The Autumn Weather Outlook
Traditionally in this space I attempt to give an accurate weather outlook with potential impacts in agriculture for the next 7 days. As this will be the last Crop and Pest Report for 2016, instead, I will give some of my current thoughts on the weather pattern through the end of October. Earlier this week (September 13/14) frost (36° or lower) was recorded over a wide portion of North Dakota with several locations even dropping to 32° or lower (Figure 1). If you are curious, 36° is considered a frost because temperatures are generally recorded at five feet above the surface and often temperatures are a few degrees cooler near the surface, meaning if the 5 foot temperature is 36° there will likely be frost nearer to the ground. If your area suffered no crop damage from these events, the next threat of frost looks to be holding off until the end of next week (September 23/24).
The period from September 15 through October 31 has been quite dry the past two harvest seasons, with the exception of far northern North Dakota in 2015 (Figure 2). That overall dryness in combination with above average temperature lead to some excellent harvest weather. A commonly asked question is will 2016 make it three in a row? Although I do not expect these next six weeks to be as warm as either 2014 or 2015 (Figure 3), I do expect above average temperatures during this period in 2016 as well.
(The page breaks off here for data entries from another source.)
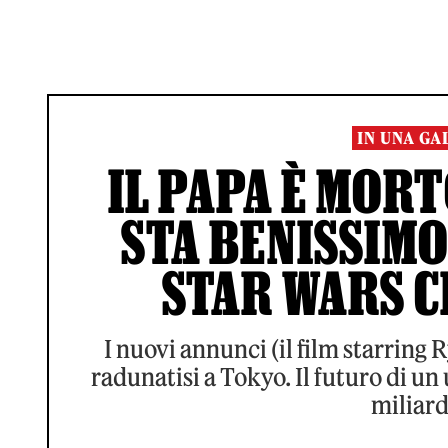
IN UNA GA
IL PAPA È MOR
STA BENISSIMO
STAR WARS C
I nuovi annunci (il film starring 
radunatisi a Tokyo. Il futuro di u
miliard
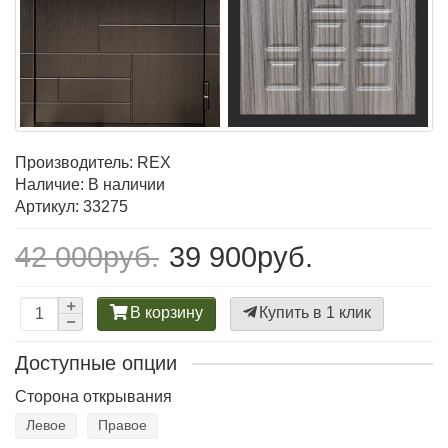
Производитель:
REX
Наличие: В наличии
Артикул: 33275
42 000руб.
39 900руб.
В корзину
Купить в 1 клик
Доступные опции
Сторона открывания
Левое
Правое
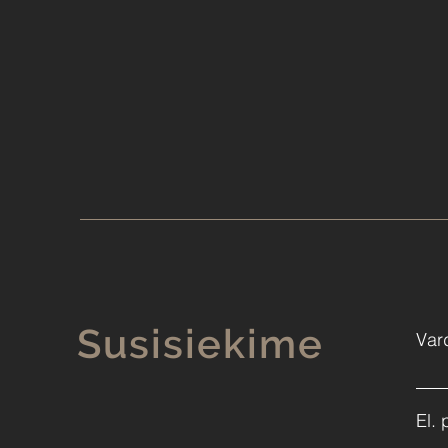
Susisiekime
Var
El. 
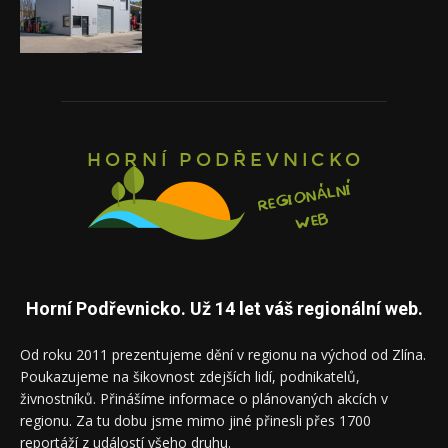
Horní Podřevnicko. Už 14 let váš regionální web.
Od roku 2011 prezentujeme dění v regionu na východ od Zlína.
Poukazujeme na šikovnost zdejších lidí, podnikatelů,
živnostníků. Přinášíme informace o plánovaných akcích v
regionu. Za tu dobu jsme mimo jiné přinesli přes 1700
reportáží z událostí všeho druhu.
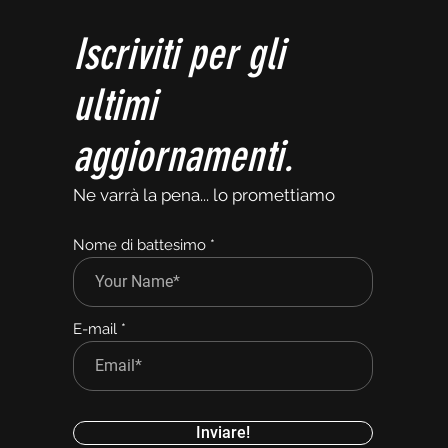
Iscriviti per gli
ultimi
aggiornamenti.
Ne varrà la pena... lo promettiamo
Nome di battesimo
E-mail
Inviare!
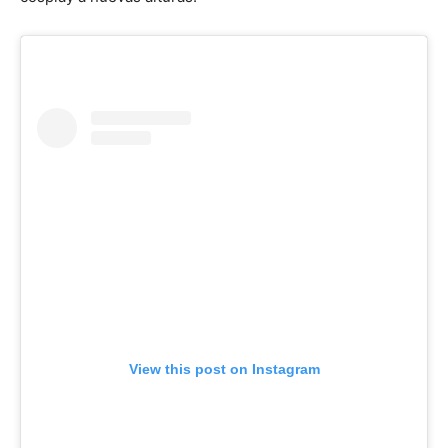
View this post on Instagram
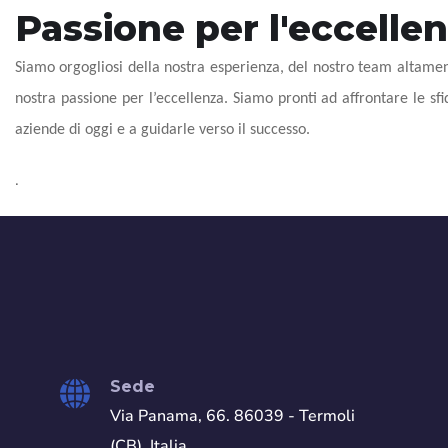
Passione per l'eccelle
Siamo orgogliosi della nostra esperienza, del nostro team altament
nostra passione per l’eccellenza. Siamo pronti ad affrontare le sf
aziende di oggi e a guidarle verso il successo.
.
Sede
Via Panama, 66. 86039 - Termoli
(CB). Italia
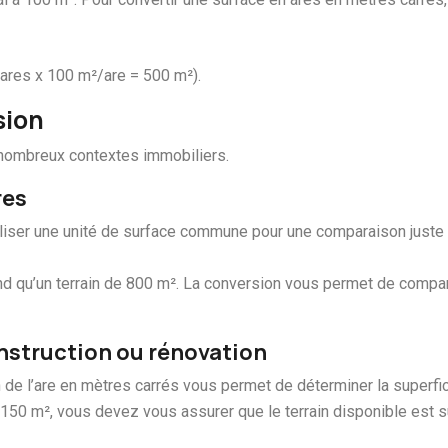
 ares x 100 m²/are = 500 m²).
sion
e nombreux contextes immobiliers.
res
iliser une unité de surface commune pour une comparaison juste e
nd qu’un terrain de 800 m². La conversion vous permet de compare
onstruction ou rénovation
de l’are en mètres carrés vous permet de déterminer la superfic
150 m², vous devez vous assurer que le terrain disponible est s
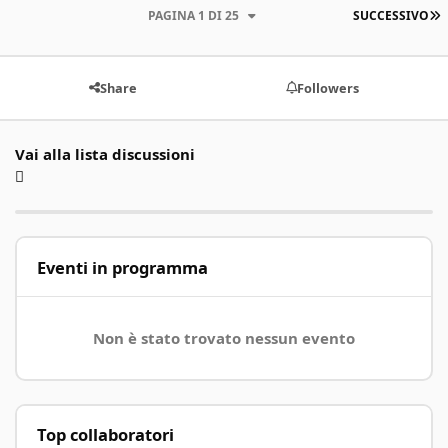
U
PAGINA 1 DI 25
SUCCESSIVO
Share
Followers
Vai alla lista discussioni
Eventi in programma
Non è stato trovato nessun evento
Top collaboratori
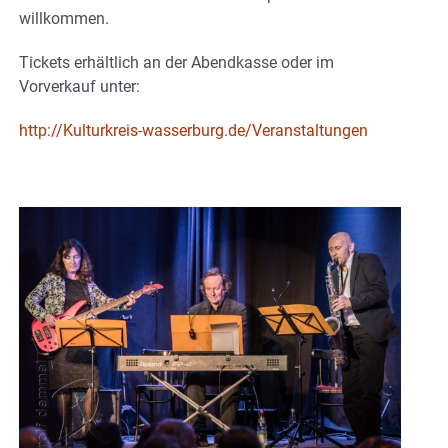
willkommen.
Tickets erhältlich an der Abendkasse oder im
Vorverkauf unter:
http://Kulturkreis-wasserburg.de/Veranstaltungen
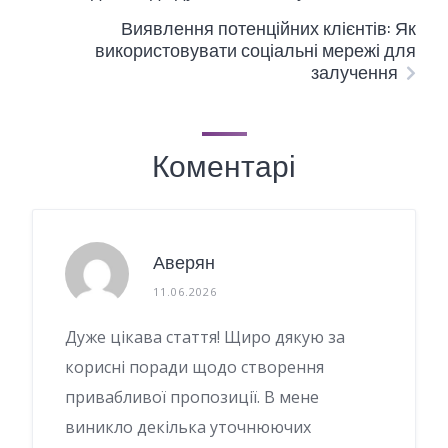
Виявлення потенційних клієнтів: Як
використовувати соціальні мережі для
залучення
Коментарі
Аверян
11.06.2026
Дуже цікава стаття! Щиро дякую за
корисні поради щодо створення
привабливої пропозиції. В мене
виникло декілька уточнюючих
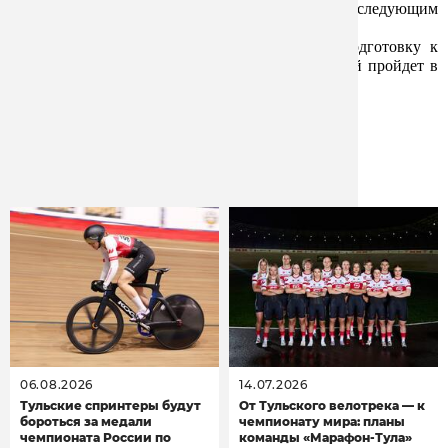
рядом. Будем работать дальше и готовиться к следующим
соревнованиям
»
.
После чемпионата Европы гонщица начнет подготовку к
первому этапу Кубка мира в Австралии, который пройдет в
начале марта.
Другие новости
06.08.2026
14.07.2026
Тульские спринтеры будут
От Тульского велотрека — к
бороться за медали
чемпионату мира: планы
чемпионата России по
команды «Марафон-Тула»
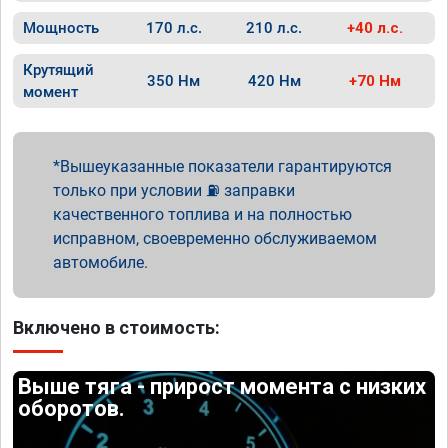
Мощность
170 л.с.
210 л.с.
+40 л.с.
Крутящий
350 Нм
420 Нм
+70 Нм
момент
Вышеуказанные показатели гарантируются
только при условии ⛽ заправки
качественного топлива и на полностью
исправном, своевременно обслуживаемом
автомобиле.
Включено в стоимость:
Выше тяга - прирост момента с низких
оборотов.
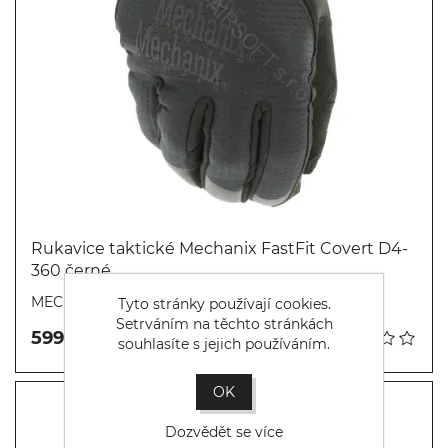
Rukavice taktické Mechanix FastFit Covert D4-
360 černé
Koupit
MECH-FASTFIT-D4-360-COVERT
Tyto stránky používají cookies.
Setrváním na těchto stránkách
599,00 Kč
souhlasíte s jejich používáním.
OK
Dozvědět se více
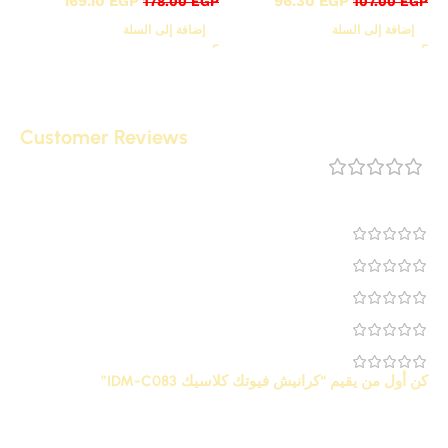
169.10
EGP
96.30
EGP
178.00
EGP
107.00
EGP
إضافة إلى السلة
إضافة إلى السلة
Customer Reviews
مراجعة 0
0
0
0
0
0
كن أول من يقيم “كرانيش فيوتك كلاسيك IDM-C083”
لن يتم نشر عنوان بريدك الإلكتروني.
الحقول الإلزامية مشار إليها
*
بـ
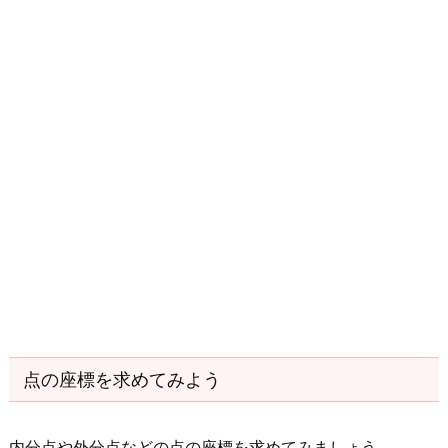
点の座標を求めてみよう
内分点や外分点などの点の座標を求めてみましょう。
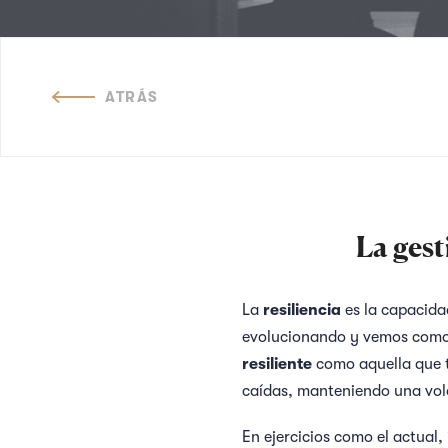
ATRÁS
La gest
La
resiliencia
es la capacida
evolucionando y vemos como 
resiliente
como aquella que 
caídas, manteniendo una vola
En ejercicios como el actual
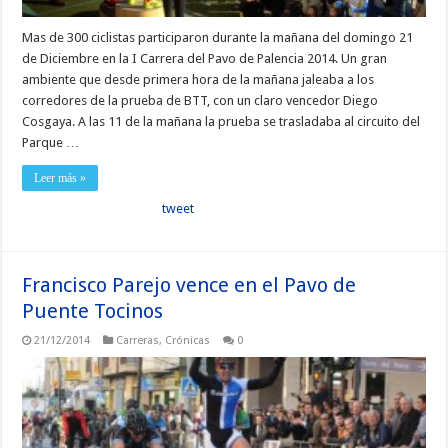
Mas de 300 ciclistas participaron durante la mañana del domingo 21
de Diciembre en la I Carrera del Pavo de Palencia 2014. Un gran
ambiente que desde primera hora de la mañana jaleaba a los
corredores de la prueba de BTT, con un claro vencedor Diego
Cosgaya. A las 11 de la mañana la prueba se trasladaba al circuito del
Parque …
Leer más »
tweet
Francisco Parejo vence en el Pavo de
Puente Tocinos
21/12/2014
Carreras
,
Crónicas
0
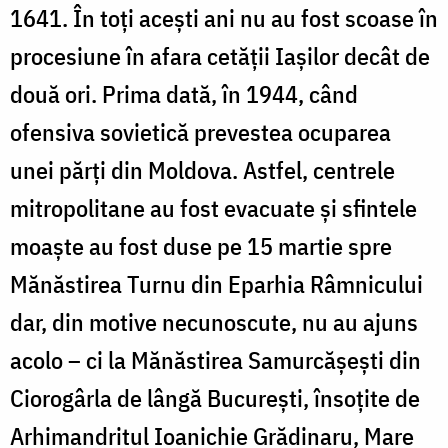
1641. În toți acești ani nu au fost scoase în
procesiune în afara cetății Iașilor decât de
două ori. Prima dată, în 1944, când
ofensiva sovietică prevestea ocuparea
unei părți din Moldova. Astfel, centrele
mitropolitane au fost evacuate și sfintele
moaște au fost duse pe 15 martie spre
Mănăstirea Turnu din Eparhia Râmnicului
dar, din motive necunoscute, nu au ajuns
acolo – ci la Mănăstirea Samurcășești din
Ciorogârla de lângă București, însoțite de
Arhimandritul Ioanichie Grădinaru, Mare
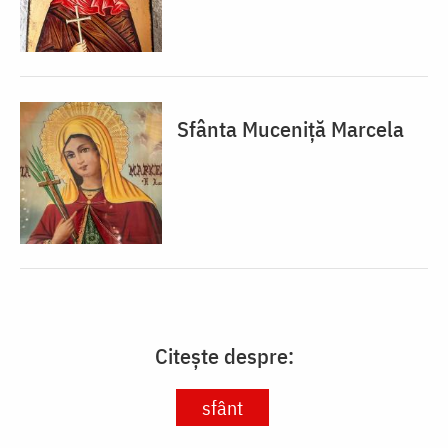
Sfânta Muceniță Marcela
Citește despre:
sfânt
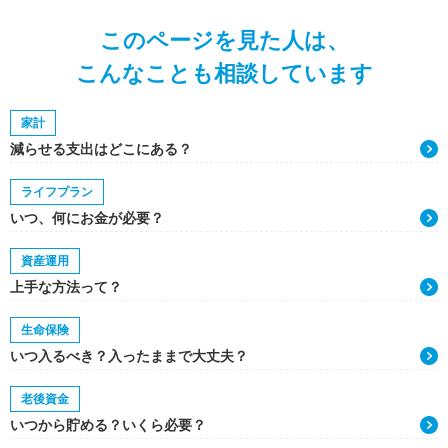
このページを見た人は、
こんなことも相談しています
家計
減らせる支出はどこにある？
ライフプラン
いつ、何にお金が必要？
資産運用
上手な方法って？
生命保険
いつ入るべき？入ったままで大丈夫？
老後資金
いつから貯める？いくら必要？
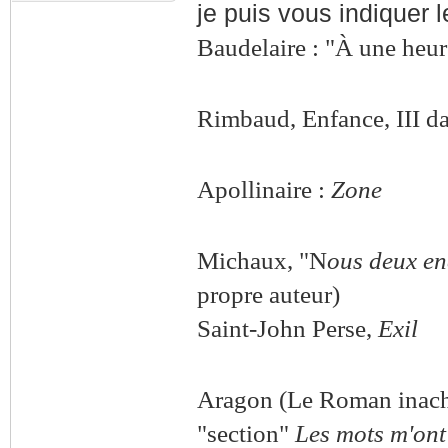
je puis vous indiquer l
Baudelaire : "À une heur
Rimbaud, Enfance, III d
Apollinaire :
Zone
Michaux, "N
ous deux en
propre auteur)
Saint-John Perse,
Exil
Aragon (Le Roman inach
"section"
Les mots m'ont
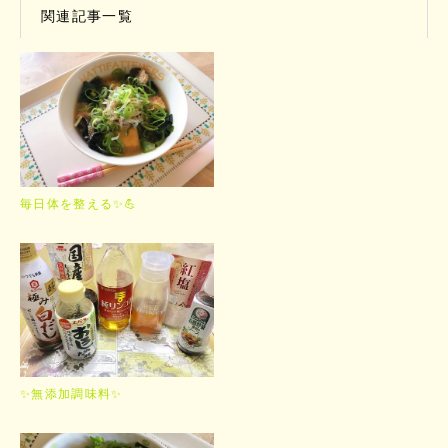
関連記事一覧
毎日体を整える✨💪
✨無添加調味料✨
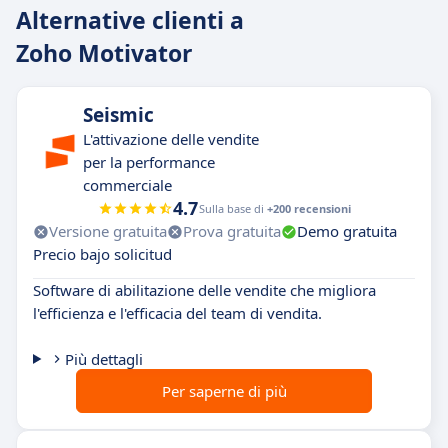
Alternative clienti a
Zoho Motivator
Seismic
L'attivazione delle vendite
per la performance
commerciale
4.7
Sulla base di
+200 recensioni
Versione gratuita
Prova gratuita
Demo gratuita
Precio bajo solicitud
Software di abilitazione delle vendite che migliora
l'efficienza e l'efficacia del team di vendita.
Più dettagli
Per saperne di più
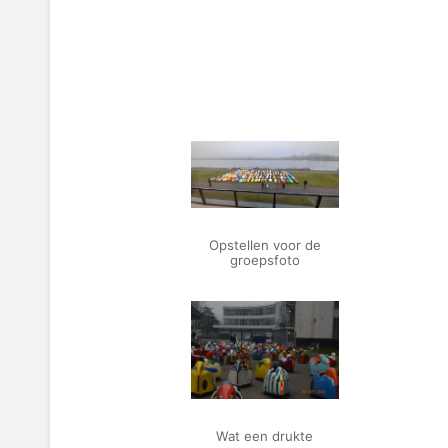
Opstellen voor de
groepsfoto
Wat een drukte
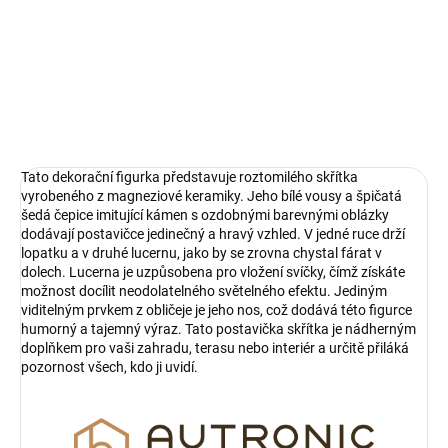
doplňkem pro vaši zahradu, terasu nebo interiér a určitě přiláká
pozornost všech, kdo ji uvidí.
DETAILNÍ INFORMACE
ZEPTAT SE
HLÍDAT
Tato dekorační figurka představuje roztomilého skřítka
vyrobeného z magneziové keramiky. Jeho bílé vousy a špičatá
šedá čepice imitující kámen s ozdobnými barevnými oblázky
dodávají postavičce jedinečný a hravý vzhled. V jedné ruce drží
lopatku a v druhé lucernu, jako by se zrovna chystal fárat v
dolech. Lucerna je uzpůsobena pro vložení svíčky, čímž získáte
možnost docílit neodolatelného světelného efektu. Jediným
viditelným prvkem z obličeje je jeho nos, což dodává této figurce
humorný a tajemný výraz. Tato postavička skřítka je nádherným
doplňkem pro vaši zahradu, terasu nebo interiér a určitě přiláká
pozornost všech, kdo ji uvidí.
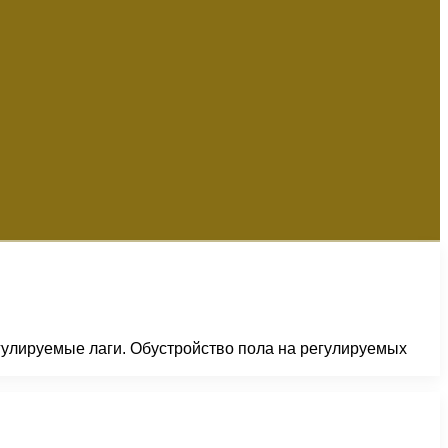
гулируемые лаги. Обустройство пола на регулируемых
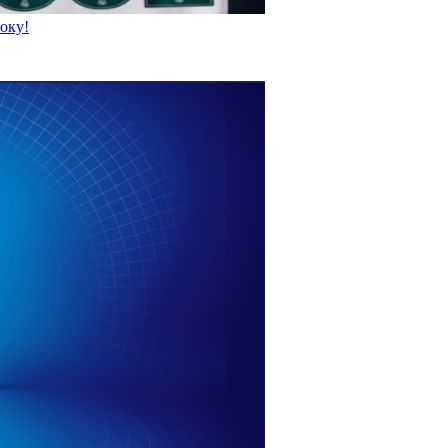
року!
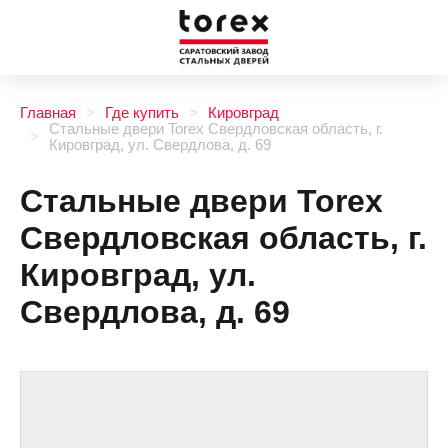
Главная
Где купить
Кировград
Стальные двери Torex Свердловская область, г.
Кировград, ул. Свердлова, д. 69
Стальные двери Torex
Свердловская область, г.
Кировград, ул.
Свердлова, д. 69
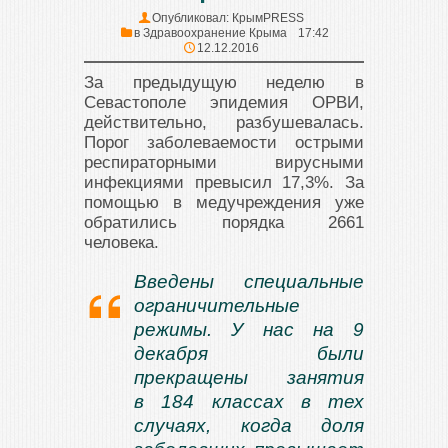
Опубликовал:
КрымPRESS
в
Здравоохранение Крыма
17:42
12.12.2016
За предыдущую неделю в
Севастополе эпидемия ОРВИ,
действительно, разбушевалась.
Порог заболеваемости острыми
респираторными вирусными
инфекциями превысил 17,3%. За
помощью в медучреждения уже
обратились порядка 2661
человека.
Введены специальные
ограничительные
режимы. У нас на 9
декабря были
прекращены занятия
в 184 классах в тех
случаях, когда доля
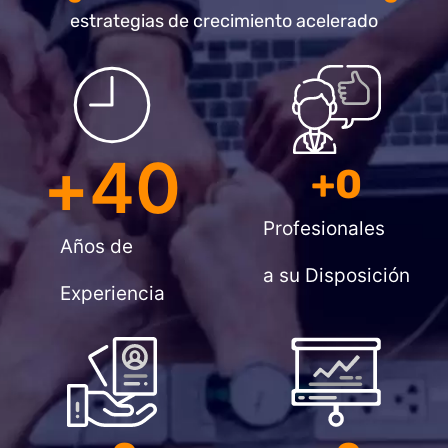
estrategias de crecimiento acelerado
+
40
+
0
Profesionales
Años de
a su Disposición
Experiencia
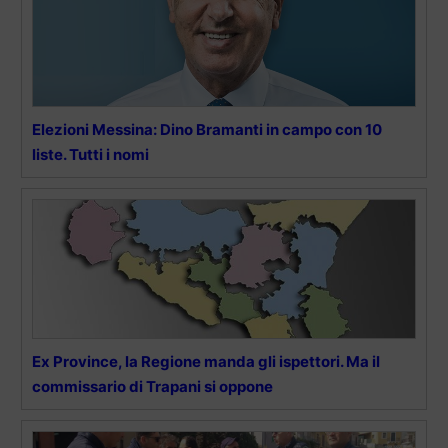
Elezioni Messina: Dino Bramanti in campo con 10
liste. Tutti i nomi
Ex Province, la Regione manda gli ispettori. Ma il
commissario di Trapani si oppone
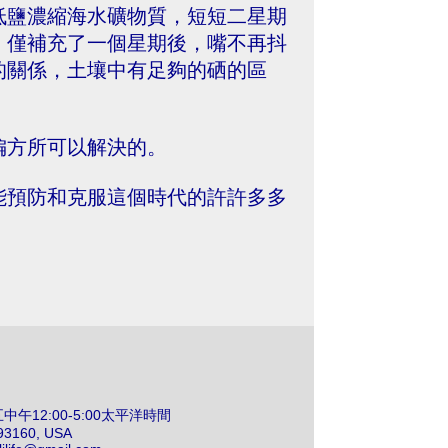
低鹽濃縮海水礦物質，短短二星期
，僅補充了一個星期後，嘴不再抖
的關係，土壤中有足夠的硒的區
偏方所可以解決的。
能預防和克服這個時代的許許多多
12:00-5:00太平洋時間
 93160, USA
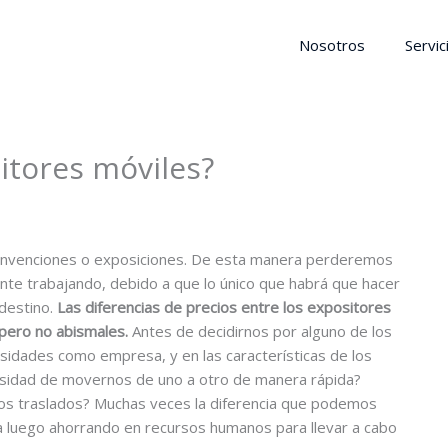
Nosotros
Servic
itores móviles?
convenciones o exposiciones. De esta manera perderemos
e trabajando, debido a que lo único que habrá que hacer
destino.
Las diferencias de precios entre los expositores
 pero no abismales.
Antes de decidirnos por alguno de los
dades como empresa, y en las características de los
esidad de movernos de uno a otro de manera rápida?
os traslados? Muchas veces la diferencia que podemos
luego ahorrando en recursos humanos para llevar a cabo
The one element of the weather that may be more noticeably different this year is rainfall. Both 2014 and 2015 for most locations were very dry, near 50% of less of normal rainfall during this period. Even if Harvest 2016 were to record average rainfall it would seem wet in comparison to the past couple of years and would cause harvest delays. Plus, considering the big rain event earlier this month hit the same wet areas again with heavy rain and overall the pattern has not shifted that much in the past few months, eastern North Dakota and northwestern Minnesota would favor at least average if not above normal rainfall through October. Plus, most of my analog years (past years with similar conditions) had between 100-130% of normal precipitation. One storm often is the difference this time of year between too wet or good harvest weather, plus as the old saying goes “timing is everything”, and of course the timing of rain is always important this time of year and those two factors are difficult to forecast long term.